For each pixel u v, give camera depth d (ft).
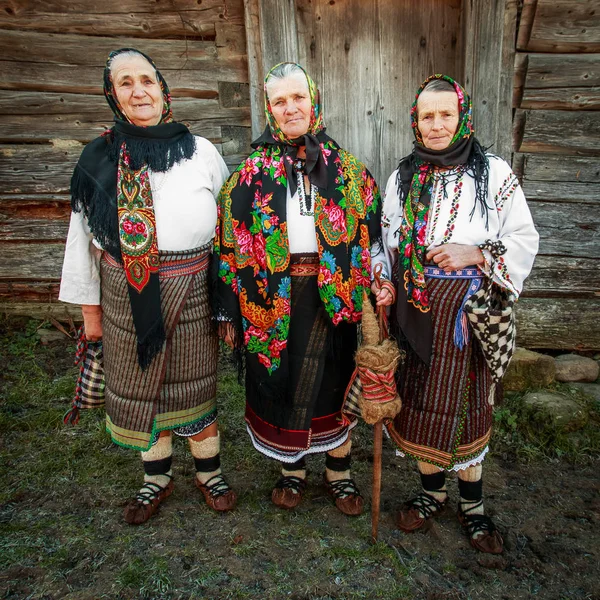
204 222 5.98
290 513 6.90
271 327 6.14
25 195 11.34
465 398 5.77
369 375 5.64
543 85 9.98
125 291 5.79
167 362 6.00
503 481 7.75
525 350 10.31
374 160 11.21
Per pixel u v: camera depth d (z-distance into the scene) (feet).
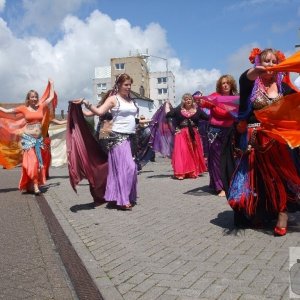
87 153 26.05
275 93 18.30
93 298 13.21
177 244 18.01
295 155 18.16
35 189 33.12
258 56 18.48
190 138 40.11
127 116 25.95
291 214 21.71
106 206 27.07
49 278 15.25
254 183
■ ■ ■
### TASK PROMPT
To complete this exercise, repeat exactly the lines above from the one holding "271 327 6.14" to the end of the listing, both included, and leave the pictures out.

### EXERCISE RESPONSE
271 327 6.14
25 195 11.34
465 398 5.77
369 375 5.64
543 85 9.98
125 291 5.79
167 362 6.00
503 481 7.75
525 350 10.31
374 160 11.21
Per pixel u v: camera depth d (z-distance into the scene) (feet).
87 153 26.05
275 93 18.30
93 298 13.21
177 244 18.01
295 155 18.16
35 189 33.12
258 56 18.48
190 138 40.11
127 116 25.95
291 214 21.71
106 206 27.07
49 278 15.25
254 183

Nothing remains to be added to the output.